START EXERCISE MATERIAL

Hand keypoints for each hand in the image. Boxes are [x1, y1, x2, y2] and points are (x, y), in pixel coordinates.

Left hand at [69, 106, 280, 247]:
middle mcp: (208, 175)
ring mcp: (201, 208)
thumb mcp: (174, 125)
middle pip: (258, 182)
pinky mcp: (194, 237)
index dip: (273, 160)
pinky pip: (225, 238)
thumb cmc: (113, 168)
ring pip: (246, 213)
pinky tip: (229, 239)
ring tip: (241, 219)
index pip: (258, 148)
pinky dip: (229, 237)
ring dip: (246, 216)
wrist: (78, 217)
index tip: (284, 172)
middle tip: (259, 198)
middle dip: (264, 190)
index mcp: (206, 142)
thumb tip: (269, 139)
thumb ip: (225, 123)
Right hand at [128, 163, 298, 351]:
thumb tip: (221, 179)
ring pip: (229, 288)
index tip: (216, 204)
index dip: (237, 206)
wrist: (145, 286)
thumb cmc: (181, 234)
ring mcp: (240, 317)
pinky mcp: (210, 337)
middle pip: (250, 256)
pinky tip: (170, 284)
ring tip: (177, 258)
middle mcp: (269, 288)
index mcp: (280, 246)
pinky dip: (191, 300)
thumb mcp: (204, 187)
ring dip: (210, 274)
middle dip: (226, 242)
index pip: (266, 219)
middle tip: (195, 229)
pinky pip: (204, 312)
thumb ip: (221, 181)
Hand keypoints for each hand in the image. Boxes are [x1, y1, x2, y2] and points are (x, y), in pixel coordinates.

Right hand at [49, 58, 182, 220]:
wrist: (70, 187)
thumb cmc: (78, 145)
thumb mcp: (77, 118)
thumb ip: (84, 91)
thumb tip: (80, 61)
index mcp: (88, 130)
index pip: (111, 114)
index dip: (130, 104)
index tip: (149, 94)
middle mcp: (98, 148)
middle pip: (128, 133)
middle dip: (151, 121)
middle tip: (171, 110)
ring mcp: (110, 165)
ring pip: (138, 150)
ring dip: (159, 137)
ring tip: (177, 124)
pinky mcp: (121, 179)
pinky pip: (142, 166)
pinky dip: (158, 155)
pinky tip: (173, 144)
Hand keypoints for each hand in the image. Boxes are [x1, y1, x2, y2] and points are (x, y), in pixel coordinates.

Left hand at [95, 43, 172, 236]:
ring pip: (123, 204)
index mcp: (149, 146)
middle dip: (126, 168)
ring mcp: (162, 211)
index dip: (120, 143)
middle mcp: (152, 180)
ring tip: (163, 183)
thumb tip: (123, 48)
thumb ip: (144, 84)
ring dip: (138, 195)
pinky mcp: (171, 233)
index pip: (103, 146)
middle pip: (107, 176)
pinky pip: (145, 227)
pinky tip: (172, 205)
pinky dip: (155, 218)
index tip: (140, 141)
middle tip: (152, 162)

END EXERCISE MATERIAL

TRY IT ▸ The whole listing should be copied verbatim.

ANSWER TO THIS TASK ▸
Hand keypoints for each hand in the image. Boxes are [x1, y1, x2, y2] and points are (x, y), in pixel coordinates.

Left hand at [69, 106, 280, 247]:
middle mcp: (208, 175)
ring mcp: (201, 208)
thumb mcp: (174, 125)
middle pip: (258, 182)
pinky mcp: (194, 237)
index dip: (273, 160)
pinky pip: (225, 238)
thumb cmc: (113, 168)
ring pip: (246, 213)
pinky tip: (229, 239)
ring tip: (241, 219)
index pip: (258, 148)
pinky dip: (229, 237)
ring dip: (246, 216)
wrist: (78, 217)
index tip: (284, 172)
middle tip: (259, 198)
middle dip: (264, 190)
index mcp: (206, 142)
thumb tip: (269, 139)
thumb ip: (225, 123)
Right hand at [128, 163, 298, 351]:
thumb tip: (221, 179)
ring pip: (229, 288)
index tip: (216, 204)
index dip: (237, 206)
wrist: (145, 286)
thumb cmc: (181, 234)
ring mcp: (240, 317)
pinky mcp: (210, 337)
middle pip: (250, 256)
pinky tip: (170, 284)
ring tip: (177, 258)
middle mcp: (269, 288)
index mcp: (280, 246)
pinky dip: (191, 300)
thumb mcp: (204, 187)
ring dip: (210, 274)
middle dip: (226, 242)
index pip: (266, 219)
middle tip: (195, 229)
pinky pip: (204, 312)
thumb ip: (221, 181)
Hand keypoints for each hand in the image. Boxes are [x1, y1, x2, y2] and points are (x, y), in pixel coordinates.

Right hand at [49, 58, 182, 220]:
wrist: (70, 187)
thumb cmc: (78, 145)
thumb mcp: (77, 118)
thumb ip: (84, 91)
thumb tip: (80, 61)
index mcp: (88, 130)
index pip: (111, 114)
index dip: (130, 104)
index tip: (149, 94)
middle mcp: (98, 148)
middle pip: (128, 133)
middle dip: (151, 121)
middle tip: (171, 110)
ring mcp: (110, 165)
ring pip: (138, 150)
ring dip: (159, 137)
ring tip: (177, 124)
pinky mcp: (121, 179)
pinky pip: (142, 166)
pinky dip: (158, 155)
pinky tip: (173, 144)
Hand keypoints for each hand in the image. Boxes are [x1, y1, x2, y2] and points are (x, y), in pixel coordinates.

Left hand at [95, 43, 172, 236]:
ring pip: (123, 204)
index mcp: (149, 146)
middle dip: (126, 168)
ring mcp: (162, 211)
index dip: (120, 143)
middle mcp: (152, 180)
ring tip: (163, 183)
thumb tip: (123, 48)
thumb ip: (144, 84)
ring dip: (138, 195)
pinky mcp: (171, 233)
index pip: (103, 146)
middle pip: (107, 176)
pinky pip: (145, 227)
pinky tip: (172, 205)
pinky dip: (155, 218)
index tip: (140, 141)
middle tip: (152, 162)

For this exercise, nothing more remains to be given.